Dans "La Prison juive" (2004), sans doute le meilleur de ses livres, Jean Daniel a exposé les contradictions du sionisme et du judaïsme d’hier et d’aujourd’hui. Et notamment celle-ci, qualifiée de cruelle par l’auteur, "entre l’octroi à Israël d’une terre confisquée à d’autres et l’exigence d’une sainteté nationale". Plus loin il évoque "le cruel caprice d’un dieu qui octroie à son peuple une terre dont la défense implique sans doute une fidélité à l’Alliance mais une trahison de l’Election et des dix commandements." Plus loin encore, la "prison juive" est présentée dans certaines circonstances comme "cruelle, glorieuse, absurde, éternelle".

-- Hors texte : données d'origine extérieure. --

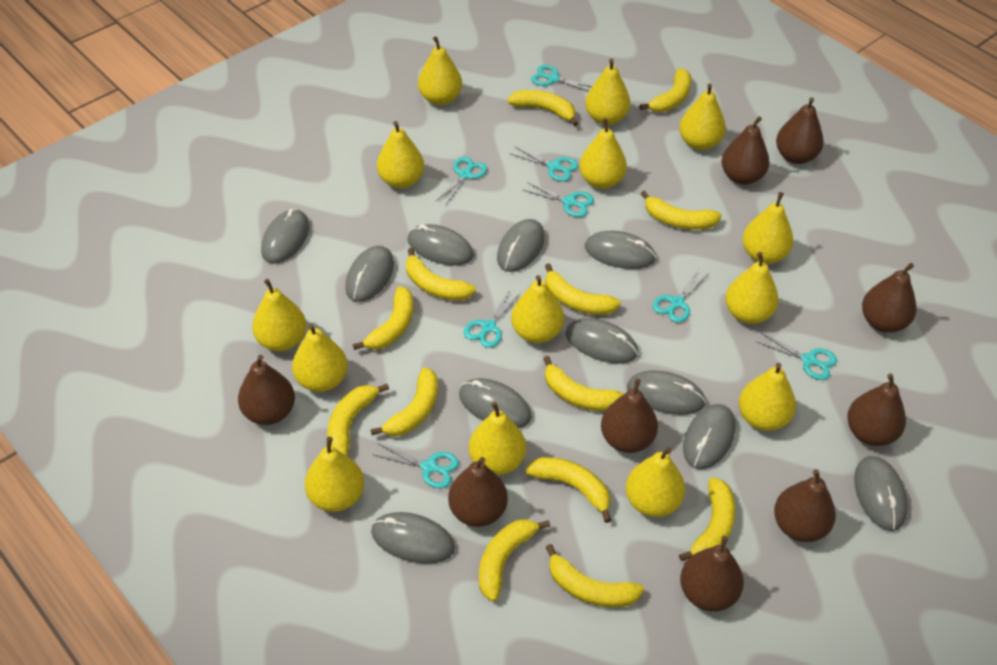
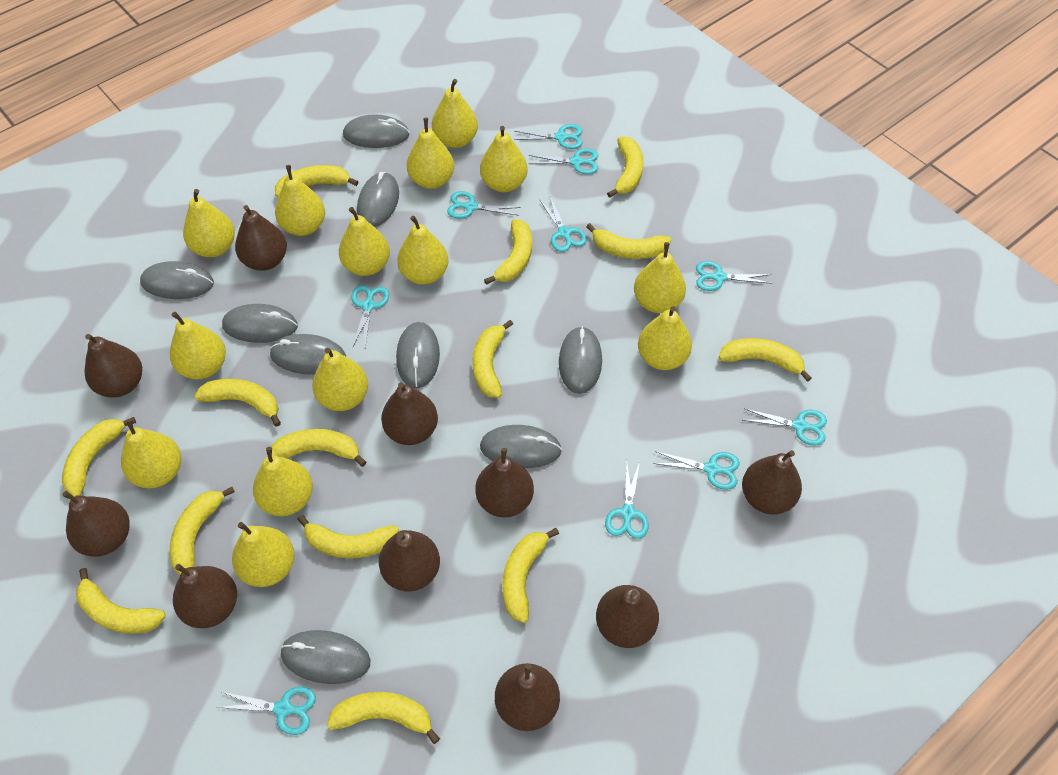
brown pear: [238,355,295,425] [448,457,508,527] [601,379,658,453] [680,536,744,612] [721,116,769,185] [774,469,836,542] [776,97,824,164] [847,374,906,446] [862,263,917,333] = 9 -> [63,491,130,557] [84,334,142,397] [173,564,237,628] [235,205,287,271] [379,530,440,592] [381,382,438,445] [475,448,534,518] [495,663,560,731] [596,585,659,648] [742,450,802,515] = 10
grey mouse: [261,209,309,263] [345,246,394,302] [371,512,455,564] [407,224,474,266] [459,378,532,428] [497,219,545,272] [565,318,638,364] [585,231,656,269] [627,370,706,415] [683,404,735,469] [854,456,908,531] = 11 -> [140,261,214,299] [222,304,298,343] [270,334,346,375] [280,630,370,684] [343,114,410,148] [357,172,399,227] [396,322,440,388] [480,425,562,468] [559,326,602,394] = 9
turquoise scissors: [372,444,459,488] [436,157,487,206] [464,290,521,348] [509,147,578,181] [523,182,594,217] [531,65,592,91] [653,269,709,323] [756,333,837,380] = 8 -> [217,686,316,735] [351,285,389,347] [447,191,521,219] [514,124,582,149] [529,148,598,174] [539,197,587,252] [605,462,649,539] [653,451,740,490] [696,261,772,291] [743,409,827,446] = 10
yellow banana: [327,384,389,455] [353,286,414,350] [370,367,438,436] [406,248,476,301] [479,519,550,601] [507,90,578,126] [525,457,611,523] [543,356,624,411] [545,263,621,315] [545,544,644,607] [639,68,691,112] [641,190,722,230] [679,477,735,561] = 13 -> [62,417,136,497] [76,568,166,633] [170,487,235,575] [194,379,281,427] [271,429,367,467] [275,165,359,197] [297,515,399,559] [327,692,440,744] [473,320,513,398] [484,219,532,285] [502,528,559,623] [586,223,671,259] [607,136,643,198] [718,338,812,382] = 14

La cruauté de Dieu va même, sous sa plume, jusqu’au sadisme :"En tout cas, observe-t-il, si j’avais désiré une preuve supplémentaire du caprice sadique avec lequel Dieu traitait Son peuple (ou Ses peuples), ou du masochisme avec lequel les mêmes peuples s’étaient inventé cette ville trois fois sainte , il est évident que Jérusalem me l’a procurée. "
A lire de toute urgence.
 J’ai pensé que , souvent , les pionniers juifs ont considéré les Palestiniens avec aussi peu d’égards que Dieu quand il déposséda les Cananéens de leur terre. J’ai pensé qu’il convenait de faire beaucoup mieux que ce dieu capricieux et colonisateur, dont la générosité seigneuriale se manifestait aux dépens d’un peuple qui était pourtant, lui aussi, appelé à la sainteté pour rejoindre le peuple élu. 251
 Quand en 1967, il eut la réunification de la ville [de Jérusalem ] , alors on s’est pris à croire, des proches l’ont fait, à une mission redonnée par Dieu au peuple élu pour faire respecter la paix, la tolérance , et qui sait ? bientôt …l’amour. Bref, faire oublier Canaan . Aujourd’hui, cette illusion apparaît d’une insondable absurdité. En tout cas, si j’avais désiré une preuve supplémentaire du caprice sadique avec lequel Dieu traitait Son peuple (ou Ses peuples), ou du masochisme avec lequel les mêmes peuples s’étaient inventé cette ville trois fois sainte , il est évident que Jérusalem me l’a procurée. 255
 Les communautés religieuses ont souvent commencé par être des refuges ou des ordres de chevaleries réservés à quelques-uns. Elles s’exposent à devenir communautaristes d’une part lorsqu’elles excluent et d’autre part lorsqu’elles culpabilisent ceux qui prétendent les déserter. C’est le cas, entre autres, de la communauté juive où il est quasi impossible d’entrer et l’on fait tout pour vous empêcher de sortir. Là, nous sommes bien en présence d’une prison. 260
 Un juif est au minimum un homme qui est solidaire des autres juifs. Cette solidarité, c’est une connivence compassionnelle avec un persécuté qui vous ressemble. Cette connivence conduit à s’interroger en commun sur le sens de la pérennité d’une persécution qui s’acharne sur un seul peuple comme s’il était choisi , pour souffrir comme s’il était Elu. D’où l’irruption soudaine du concept d’Election qui incite la plupart du temps à accepter l’intervention de la providence dans la geste d’un peuple . 263
 Cette émancipation telle qu’elle va naître, surtout chez les Juifs d’Europe centrale, se voulait une émancipation totale. Elle ambitionnait d’échapper au recours de la pensée théologique et même à l’historique transcendantal . Elle a constitué la dernière tentative de sortir de la prison. 264
 L’assimilation est souvent présentée comme l’une des plus grandes fautes des Juifs dans l’histoire au point qu’on pourrait comprendre qu’elle a été punie comme un péché. 265
Jean Daniel , La prison juive , Odile Jacob 2004. Les chiffres de ces notes de lecture renvoient à la pagination de l’ouvrage.